A ideia do arcabouço fiscal é equilibrar despesas, mas manter o crescimento do investimento público. Pela meta da equipe econômica, esse indicador saltaria 2,2% do PIB, este ano, para 4,2% em 2030. A meta é ambiciosa. Para se ter uma ideia, entre 2002 e 2010, o melhor momento do investimento público foi de 2,6% do PIB em 2010.
Dívida em alta
O governo ainda apresentou diferentes cenários para a dívida pública. No mais otimista deles, a dívida do governo seria equivalente a 73,58% do PIB em 2026. Hoje, a dívida é de 73,1% do PIB (R$ 7,3 trilhões). Portanto, a dívida não entraria numa trajetória de queda durante o governo Lula.
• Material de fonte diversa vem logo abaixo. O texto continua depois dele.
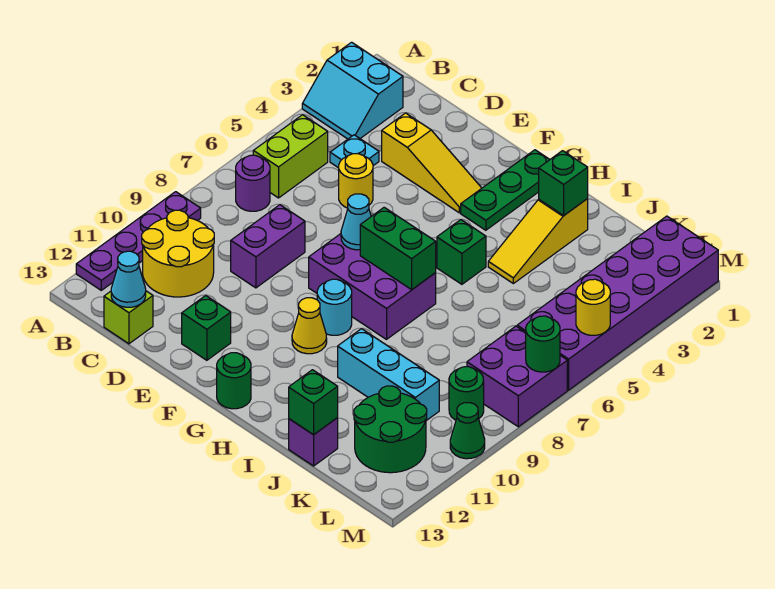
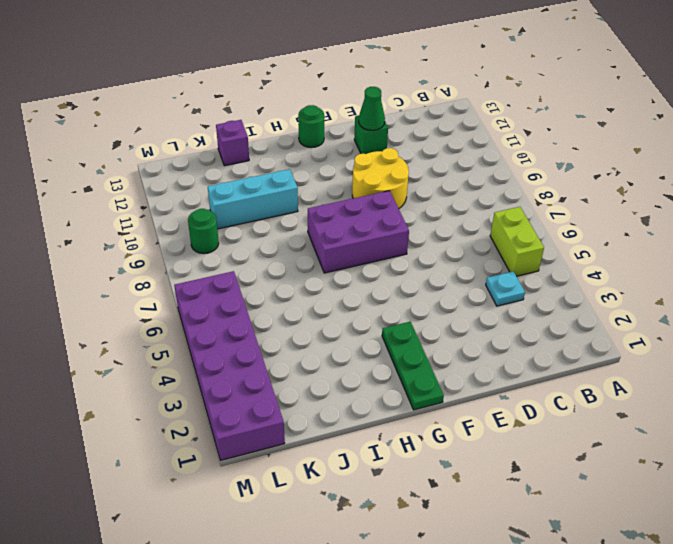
yellow round brick E9:F10 level 1 -> yellow round brick B10:C11 level 1
green cone E12 level 2 -> green cone M10 level 1
none -> cyan slope A2:B3 level 1 top 2
none -> purple plate A9:A12 level 1
none -> purple round brick B7 level 1
none -> lime brick C13 level 1

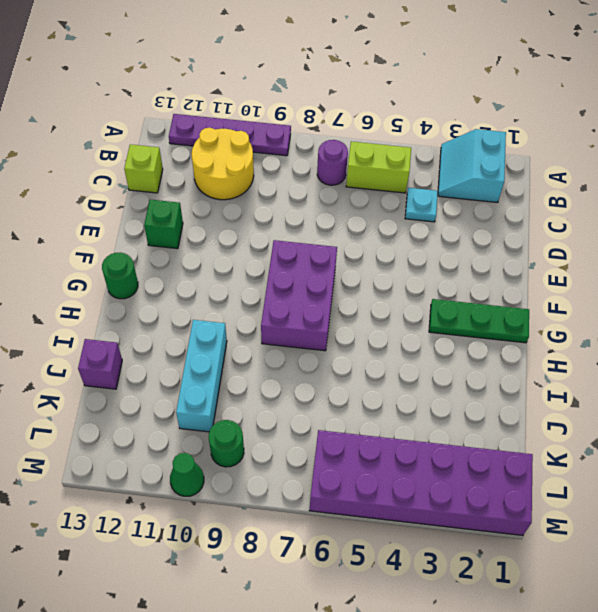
none -> yellow slope D3:F3 level 1 top D
none -> yellow round brick D5 level 1
none -> purple brick D8:D9 level 1
none -> cyan round brick G9 level 1

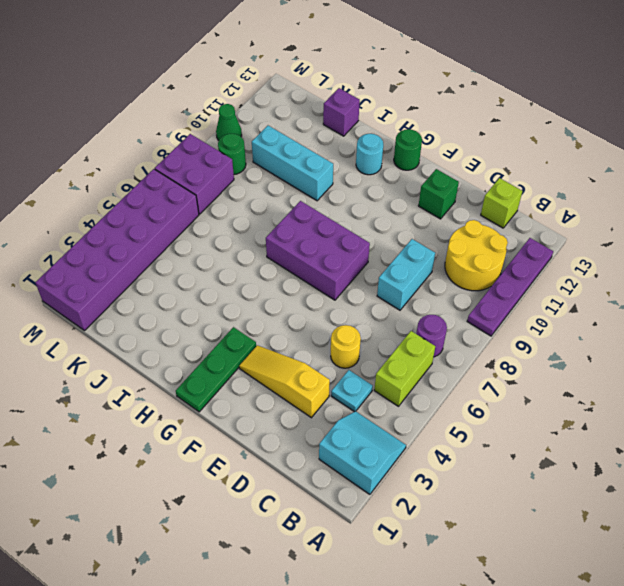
cyan brick D8:D9 level 1 -> purple brick D8:D9 level 1
cyan round brick H12 level 1 -> cyan round brick G9 level 1
none -> yellow cone G10 level 1
none -> green brick H5 level 1
none -> yellow slope I2:I4 level 1 top 2
none -> green round brick K11:L12 level 1

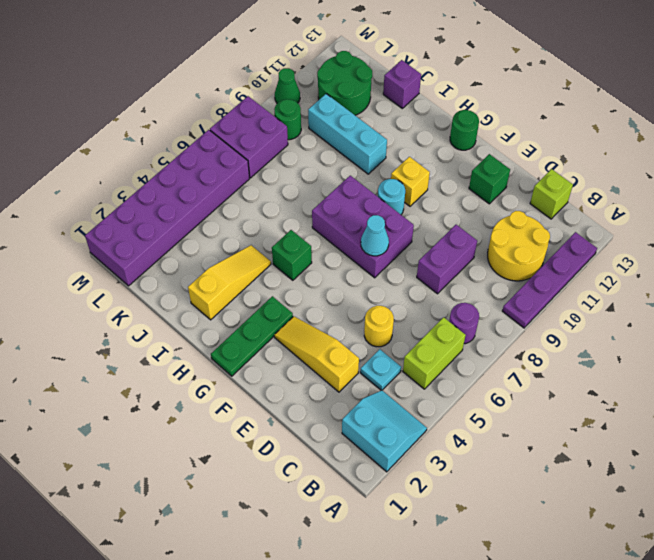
yellow brick G10 level 1 -> yellow cone G10 level 1
none -> cyan cone C13 level 2
none -> green brick G7:H7 level 2
none -> green brick I2 level 2
none -> green brick J13 level 2

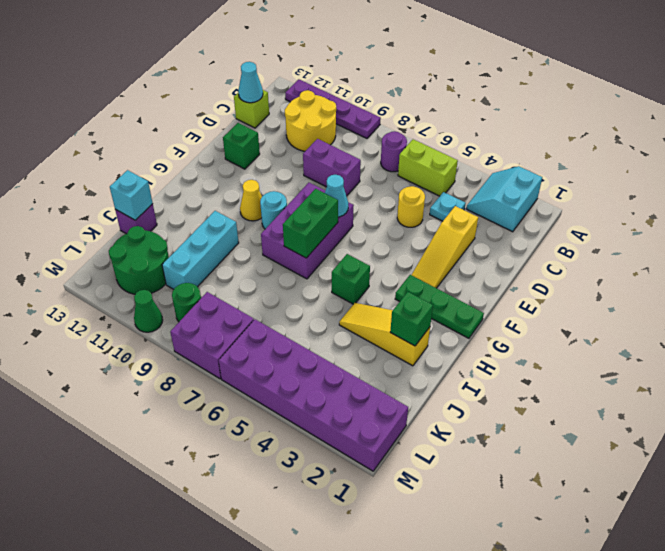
cyan brick J13 level 2 -> green brick J13 level 2
none -> green round brick G13 level 1
none -> yellow round brick M5 level 2
none -> green round brick M7 level 2

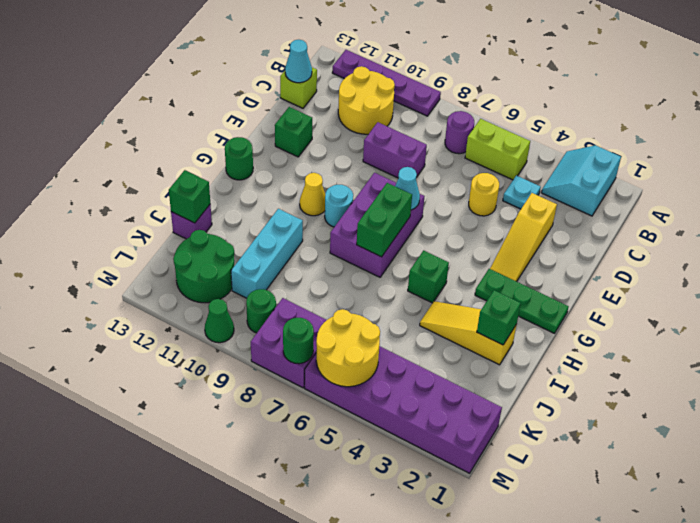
yellow round brick L5:M6 level 2 -> yellow round brick M5 level 2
Para Haddad, porém, o que faz a dívida cair é o crescimento econômico.
— Com uma boa regra e condições sustentáveis de crescimento, esse problema (dívida elevada) desaparece do cenário — disse
Depois de polêmicas sobre a possibilidade de o arcabouço reduzir espaço para investimentos, Haddad afirmou que a regra tem “100% de consenso” dentro do governo.
Saúde e educação
O governo ainda antecipou que avalia mudanças nas regras de correção para saúde e educação. Esses pisos tiveram trava após a aprovação do teto de gastos do governo Temer, em 2016. Com a revogação do teto, volta a valer a previsão constitucional anterior, que fixava os gastos com essas áreas sociais como um percentual da receita do governo.
A Constituição prevê uma obrigação para gastos com saúde e educação proporcional à arrecadação do governo. As vinculações constitucionais são as seguintes:
As despesas com essas áreas, porém, seguem dentro da regra geral. Se houver, por exemplo, uma alta maior de saúde, outras despesas serão prejudicadas.
— Nós entendemos que há critérios que podem ser melhores que a mera indexação — afirmou Ceron.